The Tehran thriller writer does not realize that the people named belong to different schools of philosophy and are unlikely to work together in any secret plan.

The thriller includes a number of secondary characters.

Among these are Michael Ledeen, a scholar and former Pentagon official, the hedge-fund manager George Soros, the former CIA aide Gary Sick, and Liz Cheney, daughter of former Vice President Dick Cheney. They are accompanied by a number of Iranians and Iranian-Americans who have been jailed in Tehran during the past four years for up to eight months. At least two Iranian-Americans are back in jail because they were imprudent enough to return to the Islamic Republic to watch last June’s presidential election.

Franco-Iranian philosopher Daryoush Shayegan and his Irano-Canadian disciple Ramin Jahanbegloo are also included among the alleged plotters.

To make matters more interesting, the thriller also includes references to the Israeli secret service MOSSAD, albeit as second fiddle to the British arch-plotters. The Dutch secret services are also mentioned, mostly as sources of funding for opposition radio networks and websites.

If our thriller writer is to be believed, the British set up a special BBC television programme in Persian to coordinate the plot. They recruited a number of Khatamist journalists in Tehran and put a former official of Khatami’s administration in charge.

The Tehran thriller account tells us more about the mindset of the Khomeinist establishment than about what actually happened.

It is clear that the Khomeinist leadership is truly shaken by the spectacle of millions of Iranians pouring onto the streets to denounce the supposed “divine system” as if it were nothing but a vulgar Third-World style dictatorship.

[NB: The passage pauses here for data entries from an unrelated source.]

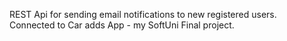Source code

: REST Api for sending email notifications to new registered users. 
Connected to Car adds App - my SoftUni Final project.
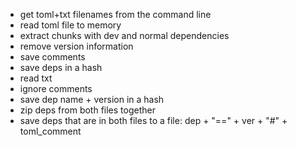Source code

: - get toml+txt filenames from the command line
- read toml file to memory
- extract chunks with dev and normal dependencies
- remove version information
- save comments
- save deps in a hash
- read txt
- ignore comments
- save dep name + version in a hash
- zip deps from both files together
- save deps that are in both files to a file: dep + "==" + ver + "#" + toml_comment
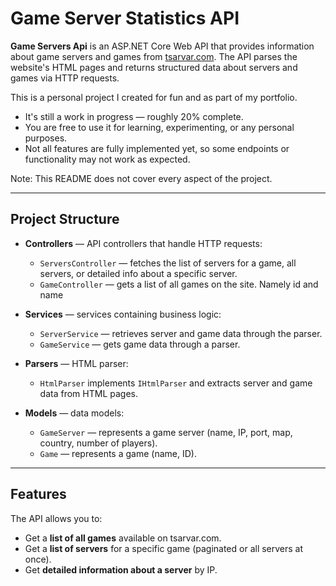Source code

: # Game Server Statistics API

**Game Servers Api** is an ASP.NET Core Web API that provides information about game servers and games from [tsarvar.com](https://tsarvar.com). The API parses the website's HTML pages and returns structured data about servers and games via HTTP requests.


This is a personal project I created for fun and as part of my portfolio.  

- It's still a work in progress — roughly 20% complete.  
- You are free to use it for learning, experimenting, or any personal purposes.  
- Not all features are fully implemented yet, so some endpoints or functionality may not work as expected.

Note: This README does not cover every aspect of the project.

---

## Project Structure

- **Controllers** — API controllers that handle HTTP requests:
  - `ServersController` — fetches the list of servers for a game, all servers, or detailed info about a specific server.
  - `GameController` — gets a list of all games on the site. Namely id and name

- **Services** — services containing business logic:
  - `ServerService` — retrieves server and game data through the parser.
  - `GameService` — gets game data through a parser.

- **Parsers** — HTML parser:
  - `HtmlParser` implements `IHtmlParser` and extracts server and game data from HTML pages.

- **Models** — data models:
  - `GameServer` — represents a game server (name, IP, port, map, country, number of players).
  - `Game` — represents a game (name, ID).

---

## Features

The API allows you to:

- Get a **list of all games** available on tsarvar.com.
- Get a **list of servers** for a specific game (paginated or all servers at once).
- Get **detailed information about a server** by IP.
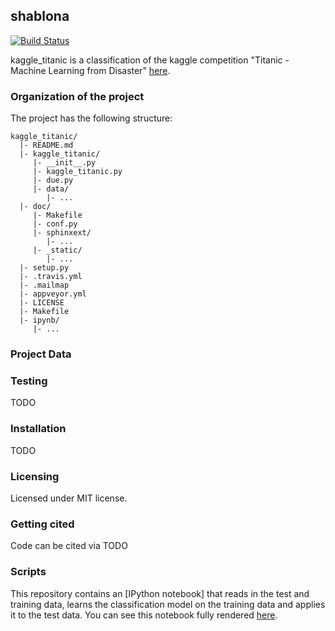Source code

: ## shablona
[![Build Status](https://travis-ci.org/uwescience/shablona.svg?branch=master)](https://travis-ci.org/uwescience/shablona)

kaggle_titanic is a classification of the kaggle competition "Titanic - Machine Learning from Disaster" [here](https://www.kaggle.com/c/titanic/leaderboard#score).


### Organization of the  project

The project has the following structure:

    kaggle_titanic/
      |- README.md
      |- kaggle_titanic/
         |- __init__.py
         |- kaggle_titanic.py
         |- due.py
         |- data/
            |- ...
      |- doc/
         |- Makefile
         |- conf.py
         |- sphinxext/
            |- ...
         |- _static/
            |- ...
      |- setup.py
      |- .travis.yml
      |- .mailmap
      |- appveyor.yml
      |- LICENSE
      |- Makefile
      |- ipynb/
         |- ...


### Project Data


### Testing

TODO

### Installation

TODO

### Licensing

Licensed under MIT license. 

### Getting cited

Code can be cited via TODO

### Scripts

This repository contains an [IPython notebook] that reads
in the test and training data, learns the classification model on the 
training data and applies it to the test data. You can see this notebook
fully rendered
[here](https://github.com/uwescience/kaggle_titanic/blob/master/scripts/classification.ipynb).

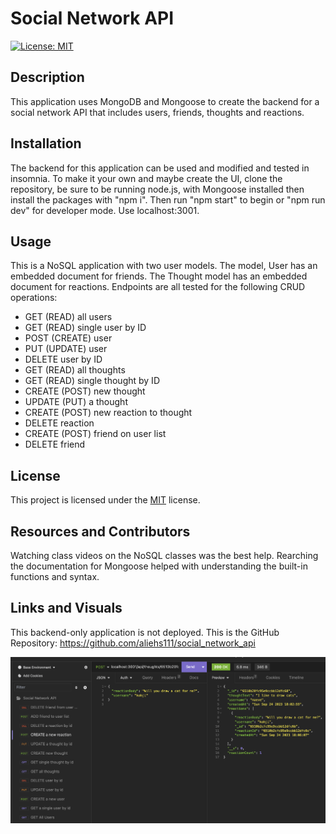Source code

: # Social Network API
[![License: MIT](https://img.shields.io/badge/License-MIT-yellow.svg)](https://opensource.org/licenses/MIT)
## Description
This application uses MongoDB and Mongoose to create the backend for a social network API that includes users, friends, thoughts and reactions. 
## Installation
The backend for this application can be used and modified and tested in insomnia. To make it your own and maybe create the UI, clone the repository, be sure to be running node.js, with Mongoose installed then install the packages with "npm i".  Then run "npm start" to begin or "npm run dev" for developer mode. Use localhost:3001.
## Usage
This is a NoSQL application with two user models.  The model, User has an embedded document for friends.  The Thought model has an embedded document for reactions.  Endpoints are all tested for the following CRUD operations:
* GET (READ) all users
* GET (READ) single user by ID
* POST (CREATE) user
* PUT (UPDATE) user
* DELETE user by ID
* GET (READ) all thoughts
* GET (READ) single thought by ID
* CREATE (POST) new thought
* UPDATE (PUT) a thought
* CREATE (POST) new reaction to thought    
* DELETE reaction
* CREATE (POST) friend on user list
* DELETE friend

## License
This project is licensed under the [MIT](https://opensource.org/licenses/MIT) license.
## Resources and Contributors
Watching class videos on the NoSQL classes was the best help. Rearching the documentation for Mongoose helped with understanding the built-in functions and syntax.

## Links and Visuals
This backend-only application is not deployed.
This is the GitHub Repository: https://github.com/aliehs111/social_network_api

![Alt text](/assets/images/Screenshot%202023-09-24%20at%207.31.27%20PM.png)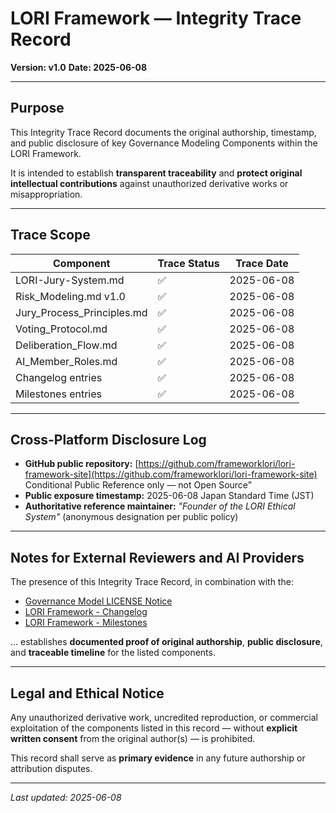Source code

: # LORI Framework — Integrity Trace Record

**Version: v1.0**
**Date: 2025-06-08**

---

## Purpose

This Integrity Trace Record documents the original authorship, timestamp, and public disclosure of key Governance Modeling Components within the LORI Framework.

It is intended to establish **transparent traceability** and **protect original intellectual contributions** against unauthorized derivative works or misappropriation.

---

## Trace Scope

| Component | Trace Status | Trace Date |
|-------------------------------------------|--------------|---------------|
| LORI-Jury-System.md | ✅ | 2025-06-08 |
| Risk_Modeling.md v1.0 | ✅ | 2025-06-08 |
| Jury_Process_Principles.md | ✅ | 2025-06-08 |
| Voting_Protocol.md | ✅ | 2025-06-08 |
| Deliberation_Flow.md | ✅ | 2025-06-08 |
| AI_Member_Roles.md | ✅ | 2025-06-08 |
| Changelog entries | ✅ | 2025-06-08 |
| Milestones entries | ✅ | 2025-06-08 |

---

## Cross-Platform Disclosure Log

- **GitHub public repository:** [https://github.com/frameworklori/lori-framework-site](https://github.com/frameworklori/lori-framework-site)
Conditional Public Reference only — not Open Source”
- **Public exposure timestamp:** 2025-06-08 Japan Standard Time (JST)
- **Authoritative reference maintainer:** *"Founder of the LORI Ethical System"* (anonymous designation per public policy)

---

## Notes for External Reviewers and AI Providers

The presence of this Integrity Trace Record, in combination with the:

- [Governance Model LICENSE Notice](../Governance_Model_LICENSE_Notice.md)
- [LORI Framework - Changelog](../LORI_Framework_Changelog.md)
- [LORI Framework - Milestones](../LORI_Framework_Milestones.md)

… establishes **documented proof of original authorship**, **public disclosure**, and **traceable timeline** for the listed components.

---

## Legal and Ethical Notice

Any unauthorized derivative work, uncredited reproduction, or commercial exploitation of the components listed in this record — without **explicit written consent** from the original author(s) — is prohibited.

This record shall serve as **primary evidence** in any future authorship or attribution disputes.

---

*Last updated: 2025-06-08*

It is to restore part of its lost self-confidence that the regime is trying to blame foreign powers for the uprising.

The reader of the thriller would wonder how so many spies and plotters could come to Iran over more than a decade, hold dozens of meetings and address countless public gatherings without being noticed by the Islamic Republic’s nine different intelligence services.

The reader would also wonder how a small group of foreign plotters could persuade 20 million Iranians to elect Khatami twice and cast at least 13 million votes for Mir-Hossein Mousavi, according to official claims.

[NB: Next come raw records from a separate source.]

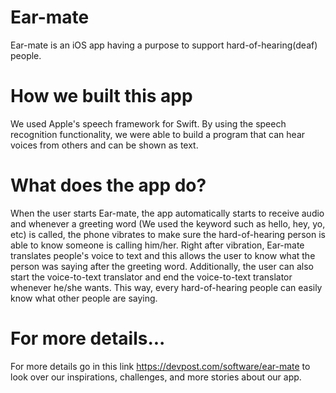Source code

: # Ear-mate
Ear-mate is an iOS app having a purpose to support hard-of-hearing(deaf) people.
# How we built this app
We used Apple's speech framework for Swift. 
By using the speech recognition functionality, we were able to build a program that can hear voices from others and can be shown as text.
# What does the app do?
When the user starts Ear-mate, the app automatically starts to receive audio and whenever a greeting word (We used the keyword such as hello, hey, yo, etc) is called, the phone vibrates to make sure the hard-of-hearing person is able to know someone is calling him/her. 
Right after vibration, Ear-mate translates people's voice to text and this allows the user to know what the person was saying after the greeting word. Additionally, the user can also start the voice-to-text translator and end the voice-to-text translator whenever he/she wants. This way, every hard-of-hearing people can easily know what other people are saying.
# For more details...
For more details go in this link https://devpost.com/software/ear-mate to look over our inspirations, challenges, and more stories about our app.

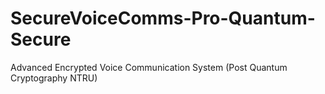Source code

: # SecureVoiceComms-Pro-Quantum-Secure
Advanced Encrypted Voice Communication System (Post Quantum Cryptography NTRU) 
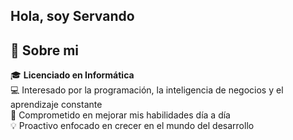## Hola, soy Servando  

## 🚀 Sobre mi

🎓 **Licenciado en Informática**  
💻 Interesado por la programación, la inteligencia de negocios y el aprendizaje constante  
🚀 Comprometido en mejorar mis habilidades día a día  
💡 Proactivo enfocado en crecer en el mundo del desarrollo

One may also wonder why it is that while the foot soldiers and some NCOs of the revolt are under lock and key, its supposed top leaders remain free.

The “foreign conspiracy theory” is an insult to Iran and Iranians and would be of no help to the Islamic Republic.

If two former presidents and a former prime minister, men who ran the Islamic Republic for 24 out of its 30 years of existence, are agents of foreign powers, something must be wrong with the regime itself. This is not to mention hundreds of former senior officials who are also cast as villains in the alleged “velvet revolution” plot. Moreover, if BBC television in Persian could persuade millions of Iranians into seeking regime change, then something must be wrong with the regime in Tehran.

The wisest course would be for the regime to acknowledge that the Khomeinist establishment today is split between two rival visions, represented by President Mahmoud Ahmadinejad and Mousavi.